Direktur COP Danik Hendarto menjelaskan, sebanyak 16 individu orang utan jalani translokasi ke Hutan Lindung Batu Mesangat. Hutan ini merupakan areal pelepasliaran orang utan yang dikelola COP.
“COP membantu BKSDA Kalimantan Timur bersama mitra lain untuk menyelamatkan dan mentranslokasikan orangutan yang kurang beruntung terdampak dari pertambangan batu bara,” kata Danik melalui aplikasi pesan instan.

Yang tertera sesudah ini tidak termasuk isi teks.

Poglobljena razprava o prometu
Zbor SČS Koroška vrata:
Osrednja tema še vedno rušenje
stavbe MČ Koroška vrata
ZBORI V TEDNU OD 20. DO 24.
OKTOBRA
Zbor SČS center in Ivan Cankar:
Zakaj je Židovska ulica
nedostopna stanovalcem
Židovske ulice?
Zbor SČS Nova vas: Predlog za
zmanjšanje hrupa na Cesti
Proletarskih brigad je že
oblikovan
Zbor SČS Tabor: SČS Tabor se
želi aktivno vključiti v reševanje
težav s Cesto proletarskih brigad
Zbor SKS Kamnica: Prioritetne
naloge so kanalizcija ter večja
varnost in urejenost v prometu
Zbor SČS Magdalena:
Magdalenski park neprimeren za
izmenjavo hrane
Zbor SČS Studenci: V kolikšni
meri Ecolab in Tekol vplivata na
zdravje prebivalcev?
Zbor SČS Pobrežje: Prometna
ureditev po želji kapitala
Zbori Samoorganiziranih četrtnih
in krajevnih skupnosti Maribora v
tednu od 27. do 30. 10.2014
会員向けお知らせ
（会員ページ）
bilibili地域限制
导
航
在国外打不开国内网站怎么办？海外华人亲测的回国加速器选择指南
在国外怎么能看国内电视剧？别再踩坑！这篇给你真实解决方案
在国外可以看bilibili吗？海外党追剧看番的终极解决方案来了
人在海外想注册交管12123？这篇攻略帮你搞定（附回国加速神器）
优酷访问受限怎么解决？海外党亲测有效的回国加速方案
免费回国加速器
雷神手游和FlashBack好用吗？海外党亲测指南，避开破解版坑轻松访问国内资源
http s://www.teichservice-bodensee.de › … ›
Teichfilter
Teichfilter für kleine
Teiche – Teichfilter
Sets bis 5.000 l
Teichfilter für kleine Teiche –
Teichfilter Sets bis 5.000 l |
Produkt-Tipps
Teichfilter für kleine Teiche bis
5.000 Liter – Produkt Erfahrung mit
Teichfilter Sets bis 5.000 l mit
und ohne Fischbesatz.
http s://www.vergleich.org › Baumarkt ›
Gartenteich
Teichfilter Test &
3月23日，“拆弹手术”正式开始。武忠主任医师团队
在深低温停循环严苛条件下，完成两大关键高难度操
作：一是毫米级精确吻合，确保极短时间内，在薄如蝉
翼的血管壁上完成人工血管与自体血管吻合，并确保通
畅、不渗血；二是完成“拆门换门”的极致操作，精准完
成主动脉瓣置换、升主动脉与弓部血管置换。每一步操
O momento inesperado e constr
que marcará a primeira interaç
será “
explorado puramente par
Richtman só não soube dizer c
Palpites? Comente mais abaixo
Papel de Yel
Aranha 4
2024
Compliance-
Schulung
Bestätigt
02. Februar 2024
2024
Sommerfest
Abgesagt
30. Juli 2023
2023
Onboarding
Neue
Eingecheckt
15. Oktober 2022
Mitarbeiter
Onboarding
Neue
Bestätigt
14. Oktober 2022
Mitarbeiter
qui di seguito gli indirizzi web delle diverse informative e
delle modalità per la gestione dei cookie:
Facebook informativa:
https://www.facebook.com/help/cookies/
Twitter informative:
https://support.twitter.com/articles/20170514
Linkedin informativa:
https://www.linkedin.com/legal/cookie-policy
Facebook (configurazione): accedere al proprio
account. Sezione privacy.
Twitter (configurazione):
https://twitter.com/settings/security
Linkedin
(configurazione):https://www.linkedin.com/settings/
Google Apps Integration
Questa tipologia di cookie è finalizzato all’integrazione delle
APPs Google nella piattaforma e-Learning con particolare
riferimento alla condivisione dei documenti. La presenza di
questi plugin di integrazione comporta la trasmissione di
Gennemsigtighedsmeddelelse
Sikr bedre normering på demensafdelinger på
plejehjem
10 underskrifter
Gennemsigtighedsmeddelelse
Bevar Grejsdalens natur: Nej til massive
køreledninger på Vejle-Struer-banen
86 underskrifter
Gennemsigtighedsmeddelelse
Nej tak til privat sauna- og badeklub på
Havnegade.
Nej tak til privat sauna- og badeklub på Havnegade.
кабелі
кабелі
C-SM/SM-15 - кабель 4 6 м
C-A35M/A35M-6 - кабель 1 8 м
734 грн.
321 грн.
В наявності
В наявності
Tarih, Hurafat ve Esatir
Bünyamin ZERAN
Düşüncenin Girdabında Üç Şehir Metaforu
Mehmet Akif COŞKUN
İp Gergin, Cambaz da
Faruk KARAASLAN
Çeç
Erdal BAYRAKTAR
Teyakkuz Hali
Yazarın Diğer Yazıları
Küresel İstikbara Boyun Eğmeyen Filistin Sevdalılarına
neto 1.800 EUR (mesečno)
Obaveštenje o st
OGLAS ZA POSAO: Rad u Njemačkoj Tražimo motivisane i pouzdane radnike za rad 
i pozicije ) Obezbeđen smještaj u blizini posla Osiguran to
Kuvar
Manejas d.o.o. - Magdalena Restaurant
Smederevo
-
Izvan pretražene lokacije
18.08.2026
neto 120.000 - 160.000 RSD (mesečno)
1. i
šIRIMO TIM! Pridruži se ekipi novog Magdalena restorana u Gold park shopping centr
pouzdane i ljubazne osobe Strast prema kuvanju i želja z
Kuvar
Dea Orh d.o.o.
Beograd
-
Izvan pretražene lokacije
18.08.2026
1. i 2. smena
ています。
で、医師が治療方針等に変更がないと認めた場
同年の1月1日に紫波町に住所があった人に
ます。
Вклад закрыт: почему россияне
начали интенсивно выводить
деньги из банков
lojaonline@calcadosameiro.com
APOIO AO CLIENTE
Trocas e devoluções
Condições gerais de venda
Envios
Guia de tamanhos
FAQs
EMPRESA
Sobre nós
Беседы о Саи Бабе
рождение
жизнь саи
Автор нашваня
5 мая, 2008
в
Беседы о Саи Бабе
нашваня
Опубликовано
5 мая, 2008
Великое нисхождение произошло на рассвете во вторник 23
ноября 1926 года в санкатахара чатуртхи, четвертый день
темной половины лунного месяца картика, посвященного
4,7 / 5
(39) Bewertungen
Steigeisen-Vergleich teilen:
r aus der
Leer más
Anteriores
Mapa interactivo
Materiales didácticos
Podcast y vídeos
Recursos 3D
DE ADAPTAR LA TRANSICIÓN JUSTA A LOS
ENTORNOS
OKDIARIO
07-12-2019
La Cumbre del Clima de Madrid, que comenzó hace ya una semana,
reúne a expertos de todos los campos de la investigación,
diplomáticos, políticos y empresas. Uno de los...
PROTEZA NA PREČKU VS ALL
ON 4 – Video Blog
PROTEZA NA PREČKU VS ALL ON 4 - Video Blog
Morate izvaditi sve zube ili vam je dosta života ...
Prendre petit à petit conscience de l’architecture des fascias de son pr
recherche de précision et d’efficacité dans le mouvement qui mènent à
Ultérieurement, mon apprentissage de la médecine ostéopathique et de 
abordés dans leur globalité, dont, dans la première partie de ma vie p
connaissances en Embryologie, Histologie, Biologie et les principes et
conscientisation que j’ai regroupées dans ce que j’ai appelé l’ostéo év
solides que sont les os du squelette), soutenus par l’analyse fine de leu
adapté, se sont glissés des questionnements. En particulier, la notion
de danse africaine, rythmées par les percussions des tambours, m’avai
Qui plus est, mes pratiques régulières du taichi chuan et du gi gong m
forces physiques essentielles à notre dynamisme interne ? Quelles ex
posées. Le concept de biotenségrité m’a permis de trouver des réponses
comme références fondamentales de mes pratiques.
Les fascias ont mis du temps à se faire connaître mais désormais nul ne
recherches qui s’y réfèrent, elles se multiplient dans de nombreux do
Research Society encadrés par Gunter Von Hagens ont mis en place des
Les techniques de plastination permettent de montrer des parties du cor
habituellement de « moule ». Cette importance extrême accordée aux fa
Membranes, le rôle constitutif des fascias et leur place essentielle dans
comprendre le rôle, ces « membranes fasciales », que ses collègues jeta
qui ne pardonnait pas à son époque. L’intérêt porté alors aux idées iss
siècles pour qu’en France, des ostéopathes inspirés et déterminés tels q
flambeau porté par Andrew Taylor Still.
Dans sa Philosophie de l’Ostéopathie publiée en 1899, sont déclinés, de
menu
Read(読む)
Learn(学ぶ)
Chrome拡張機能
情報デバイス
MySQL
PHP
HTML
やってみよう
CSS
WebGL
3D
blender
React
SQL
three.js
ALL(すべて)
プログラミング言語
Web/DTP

Pada lokasi baru nanti, COP berharap orang utan akan mendapatkan tempat baru dengan kesempatan hidup yang lebih baik. Tentu saja tak lagi berada di tengak aktivitas pertambangan, atau perkebunan, maupun pemukiman warga.
“Kami fokus kepada orang utannya dan berupaya memberikan kesempatan hidup lebih baik di lokasi hutan barunya. Harapan kami otangutan akan lebih aman di kawasan lindung dan bisa berperan aktif di lokasi barunya,” ujar Daniek.
Sementara itu, Borneo Orangutan Survival Foundation (BOSF) sendiri pada proses ini telah melakukan translokasi orang utan sebanyak 8 individu orang utan. Bahkan BOSF harus memindahkan 3 individu orang utan masuk Pusat Rehabilitasi Orang Utan Samboja Lestari.
CEO BOSF Jamartin Sihite menyebut translokasi seharusnya menjadi langkah terakhir dalam upaya penyelamatan orang utan. Pemangku kawasan seperti perusahaan pertambangan, perkebunan, HTI, dan lainnya harus lebih mengedepankan lingkungan sebagai aspek utama aktivitasnya.
“Buat BOSF, translokasi adalah pilihan terakhir buat langkah penyelamatan orangutan. Sebaiknya usaha pertambangan membangun dan menerapkan best management practice di pertambangan dan BOSF siap membantu,” kata Jamartin.
Translokasi orang utan dari sejumlah tempat di Kalimantan Timur masih akan terus dilakukan seiring dengan temuan tim patroli maupun laporan masyarakat. Tentu saja akan menjadi pertanyaan besar, sampai kapan translokasi akan dilakukan? Berapa banyak lagi orang utan yang harus menjalani translokasi?